## Problem statement
Only the lines from the one containing "Picture 2: Borders" to the end of the material are to be copied, exactly and in full; images stay out.
-- Opening Marker --
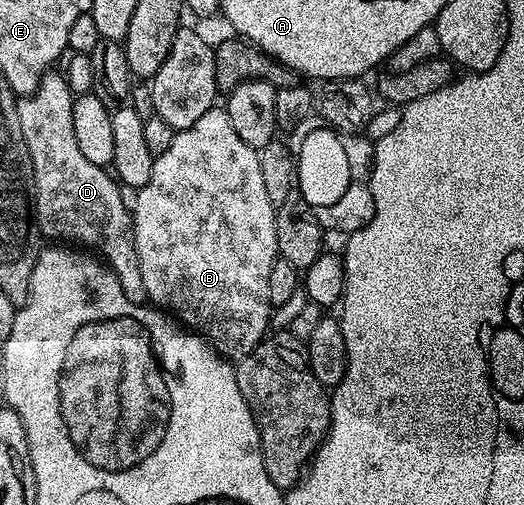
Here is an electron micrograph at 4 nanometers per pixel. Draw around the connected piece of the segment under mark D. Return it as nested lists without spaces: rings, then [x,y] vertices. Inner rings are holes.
[[[48,72],[41,84],[30,96],[20,97],[17,101],[17,120],[21,120],[21,136],[29,148],[31,166],[35,169],[33,187],[33,218],[37,230],[44,239],[54,240],[59,244],[70,244],[98,256],[121,280],[125,296],[132,300],[144,297],[141,280],[141,264],[137,260],[135,247],[135,224],[133,214],[124,207],[119,191],[120,183],[104,167],[89,164],[81,153],[77,136],[73,133],[73,104],[75,95],[71,93],[66,77],[62,73]]]

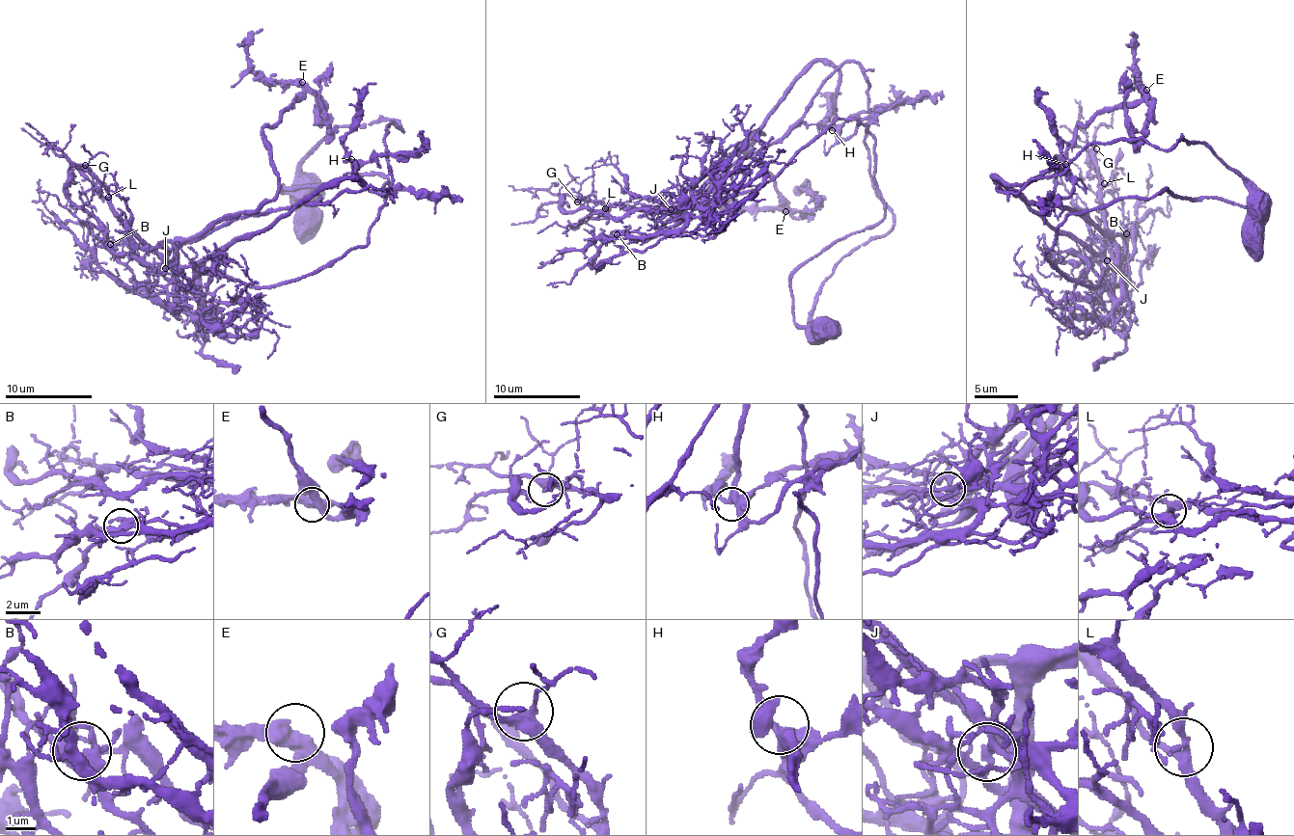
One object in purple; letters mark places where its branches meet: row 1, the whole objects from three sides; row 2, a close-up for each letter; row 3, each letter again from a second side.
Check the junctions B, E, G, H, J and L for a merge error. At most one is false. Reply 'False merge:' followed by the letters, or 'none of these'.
False merge: J

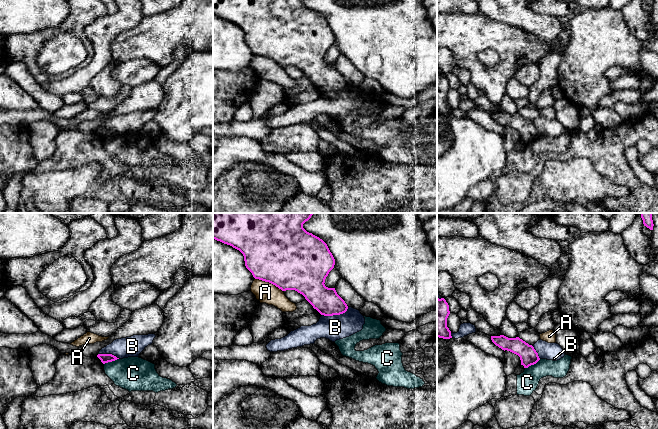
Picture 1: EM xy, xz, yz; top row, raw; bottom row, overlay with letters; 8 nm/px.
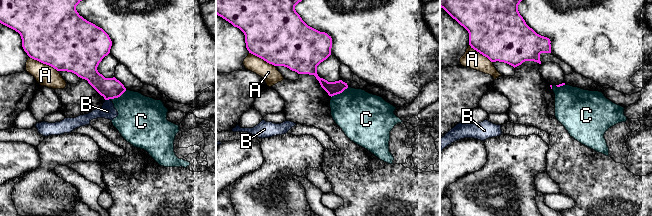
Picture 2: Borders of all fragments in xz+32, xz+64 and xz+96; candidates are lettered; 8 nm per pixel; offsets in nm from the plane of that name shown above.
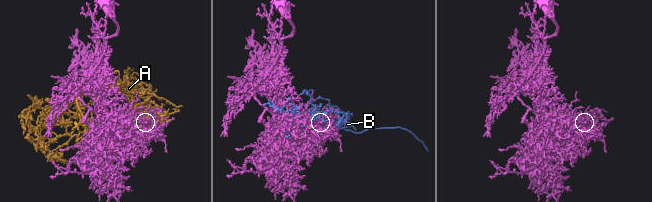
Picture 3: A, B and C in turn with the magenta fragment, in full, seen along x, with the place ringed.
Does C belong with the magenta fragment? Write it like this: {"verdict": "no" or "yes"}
{"verdict": "no"}

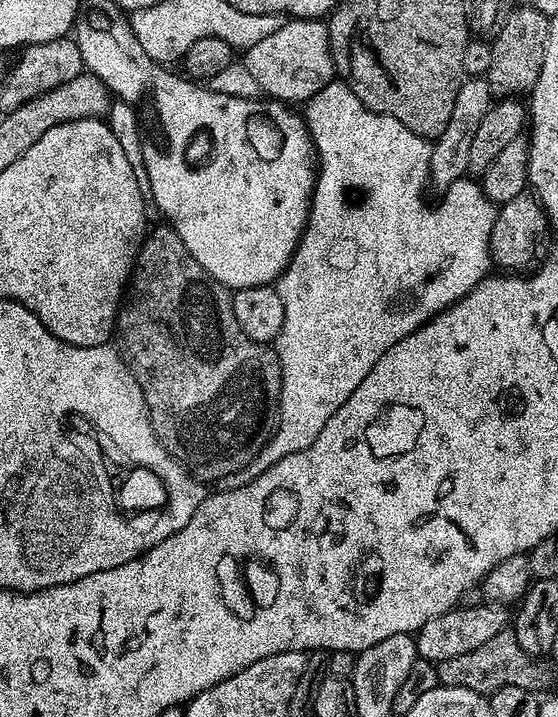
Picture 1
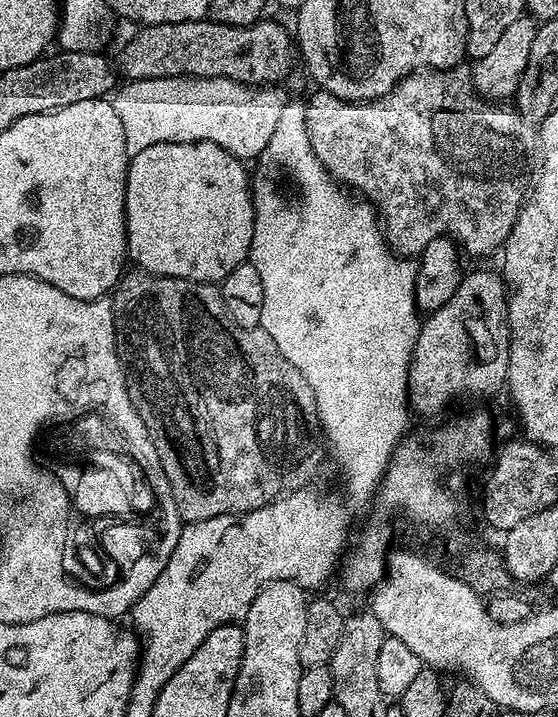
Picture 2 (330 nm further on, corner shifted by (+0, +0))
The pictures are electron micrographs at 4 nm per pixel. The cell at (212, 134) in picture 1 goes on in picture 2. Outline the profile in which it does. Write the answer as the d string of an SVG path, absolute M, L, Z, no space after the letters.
M210 141L164 142L149 146L137 156L131 157L128 162L128 181L126 182L126 234L128 235L128 260L137 269L146 270L155 276L169 276L187 280L195 278L203 284L219 285L223 277L227 276L230 268L236 267L238 262L249 259L254 238L254 218L256 208L252 205L250 183L245 161L228 153L222 146Z

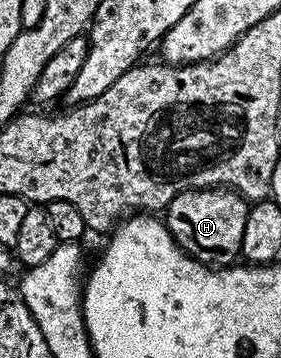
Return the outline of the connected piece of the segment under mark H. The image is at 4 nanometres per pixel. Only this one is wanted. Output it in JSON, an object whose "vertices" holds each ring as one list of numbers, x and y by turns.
-- Closing Marker --
## Written answer
Picture 2: Borders of all fragments in xz+32, xz+64 and xz+96; candidates are lettered; 8 nm per pixel; offsets in nm from the plane of that name shown above.
Picture 3: A, B and C in turn with the magenta fragment, in full, seen along x, with the place ringed.
Does C belong with the magenta fragment? Write it like this: {"verdict": "no" or "yes"}
{"verdict": "no"}

Picture 1
Picture 2 (330 nm further on, corner shifted by (+0, +0))
The pictures are electron micrographs at 4 nm per pixel. The cell at (212, 134) in picture 1 goes on in picture 2. Outline the profile in which it does. Write the answer as the d string of an SVG path, absolute M, L, Z, no space after the letters.
M210 141L164 142L149 146L137 156L131 157L128 162L128 181L126 182L126 234L128 235L128 260L137 269L146 270L155 276L169 276L187 280L195 278L203 284L219 285L223 277L227 276L230 268L236 267L238 262L249 259L254 238L254 218L256 208L252 205L250 183L245 161L228 153L222 146Z

Return the outline of the connected piece of the segment under mark H. The image is at 4 nanometres per pixel. Only this one is wanted. Output it in JSON, an object whose "vertices" holds each ring as one list of numbers, x and y by turns.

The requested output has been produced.